Dünyanın en güzel, en tuhaf, en yabani ve aynı zamanda en evcil duygusudur aşk. Teorik olarak aşık olacağımız kişiyi seçmekte özgürüz gibi görünüyoruz. Birçoğumuz eş adaylarımızı kendimiz, özgür irademizle seçiyoruz, buna zorlanmıyoruz. Ama yine de aşık olduğumuz kişiyi seçmemiz tam anlamıyla, dışsal ya da içsel faktörlerden bağımsız değil. Kimi aşık olacağımız ve kime çekim hissedebileceğimize dair duygularımız, aklımıza hiç gelmeyecek bir yere dayanabiliyor: Çocukluğumuza. Psikolojik geçmişimiz bizi, 'sadece belirli insan tiplerine aşık olmaya' yatkın hale getiriyor. Genellikle çocukluğumuzda geliştirdiğimiz alışkanlık ve rutinler doğrultusunda aşık oluyoruz. Küçükken sevgi olarak tanımladığımız hisleri yeniden sağlayabilen insanları arıyoruz. Ama bu noktada bir sorun çıkıyor: Çocukluğumuzda içselleştirdiğimiz sevginin; sadece cömertlik, şefkat ve incelikten oluşmuş olma ihtimali oldukça düşük.
Örneğin, "Hiçbir zaman yeterince iyi olamıyorum" hissinin sebebi; kırılgan ya da depresif bir anne/babaya duyulan sevgiden; bu anne/babanın yanında hiçbir zaman savunmasız kalamadığımızdan kaynaklanıyor olabilir.

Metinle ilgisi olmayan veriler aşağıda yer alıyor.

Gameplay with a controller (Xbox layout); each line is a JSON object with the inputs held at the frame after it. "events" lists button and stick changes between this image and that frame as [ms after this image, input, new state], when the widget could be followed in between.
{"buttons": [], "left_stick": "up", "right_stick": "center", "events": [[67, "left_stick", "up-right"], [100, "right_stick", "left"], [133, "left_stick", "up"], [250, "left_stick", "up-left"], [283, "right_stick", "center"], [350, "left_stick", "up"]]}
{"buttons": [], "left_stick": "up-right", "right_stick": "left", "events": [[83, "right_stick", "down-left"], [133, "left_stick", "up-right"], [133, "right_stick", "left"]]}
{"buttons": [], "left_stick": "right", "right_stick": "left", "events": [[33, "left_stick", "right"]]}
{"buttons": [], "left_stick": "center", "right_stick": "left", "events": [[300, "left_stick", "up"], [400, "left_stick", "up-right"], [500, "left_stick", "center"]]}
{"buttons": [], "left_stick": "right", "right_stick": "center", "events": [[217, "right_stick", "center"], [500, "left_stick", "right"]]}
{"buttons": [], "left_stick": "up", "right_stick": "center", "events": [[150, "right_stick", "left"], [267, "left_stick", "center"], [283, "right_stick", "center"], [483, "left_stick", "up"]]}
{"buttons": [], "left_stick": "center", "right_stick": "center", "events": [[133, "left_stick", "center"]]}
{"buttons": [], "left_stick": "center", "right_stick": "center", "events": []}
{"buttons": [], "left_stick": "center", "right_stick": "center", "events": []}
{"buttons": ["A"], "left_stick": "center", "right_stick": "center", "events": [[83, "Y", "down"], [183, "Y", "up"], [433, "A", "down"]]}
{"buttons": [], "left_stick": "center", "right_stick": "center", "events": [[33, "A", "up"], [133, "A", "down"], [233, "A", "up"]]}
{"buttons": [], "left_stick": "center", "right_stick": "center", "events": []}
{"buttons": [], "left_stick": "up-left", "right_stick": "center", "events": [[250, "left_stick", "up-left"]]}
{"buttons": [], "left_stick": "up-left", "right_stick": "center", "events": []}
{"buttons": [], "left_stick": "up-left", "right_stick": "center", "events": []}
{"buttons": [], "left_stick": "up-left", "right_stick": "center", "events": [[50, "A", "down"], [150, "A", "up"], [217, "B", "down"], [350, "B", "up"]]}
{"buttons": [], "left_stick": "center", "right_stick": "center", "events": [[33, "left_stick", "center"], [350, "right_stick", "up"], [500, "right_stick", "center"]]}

Bu durum bizi, incelikli davranan partnerlerden daha çok, aşina olduğumuz karakterlerde sevgililer aramaya itiyor. Başka bir örnek: Sesini yükselten bir anne/babaya sahip olmuş olabiliriz. Onu sevmişizdir; bu yüzden de sinirlendiğinde "Hata bende galiba" hissine kapılmışızdır. Bu durum ürkek ve aciz hissetmemize sebep olmuştur. Şimdiyse aşık olduğumuz kişi sinirlendiğinde çocuk gibi tepki veririz: Surat asarız, suçlu hissederiz, üstümüze geliniyordur ancak biz de eleştiriyi hak etmişizdir. Ya da belki de çok çabuk incinen, hassas, savunmasız bir ebeveyniniz vardı; o sebeple de zayıf ve sizden ilgi talep eden insanlara aşık oluyorsunuz.
Aslında düşünmemiz gereken düşünce "Aşkın gerçek olduğunu hissetmem için yaşamam gereken sıkıntıları bana yaşatmayacak biri" cümlesidir. Sorunlu insanlara aşık olanlara, genelde o insanlardan ayrılmaları ve psikolojik olarak daha sağlıklı bir sevgili bulmaları söylenir. Bu nasihat teoride mantıklı ama pratikte imkansız gibi görünür. Çekim gücünü sihirli bir değnekle başka bir yöne yönlendiremeyiz. Aşık olduğumuz insan tipini değiştirmeyi amaçlamaktan ziyade, geçmişimizin bize aşık olmamızı söylediği insanlar karşısındaki davranış ve tepkilerimizi değiştirebiliriz. Sorun yaşamamızın sebebi, aşık olduğumuz insanlar karşısında çocukluğumuzdaki davranışlarımızı sürdürüyor olmamız.
İçgüdülerimizi yeniden tasarlamaya çalışmak yerine, aşık olduğumuz kişilere çocukluğumuzdaki gibi değil de, daha olgun ve yapıcı, yani rasyonel bir erişkin gibi karşılık vermeyi öğrenmeliyiz. Bu yazıyı okuyorsanız; büyük ihtimalle arzularınızı ve çocuksu savunma davranışlarımızı tetikleyen, karmaşık sorunlara sahip biriyle birliktesiniz. Bilin ki çözüm, ilişkiyi bitirmek değil. Çözüm; çekici gelen bu güçlükleri, olgunlukla karşılamak. Olgunluğa erişmiş birine aşık olmak, muhtemelen yapabileceğiniz bir şey değil. Ancak partnerinizin olgun olmayan tarafları karşısında olgun davranmak sizin elinizde.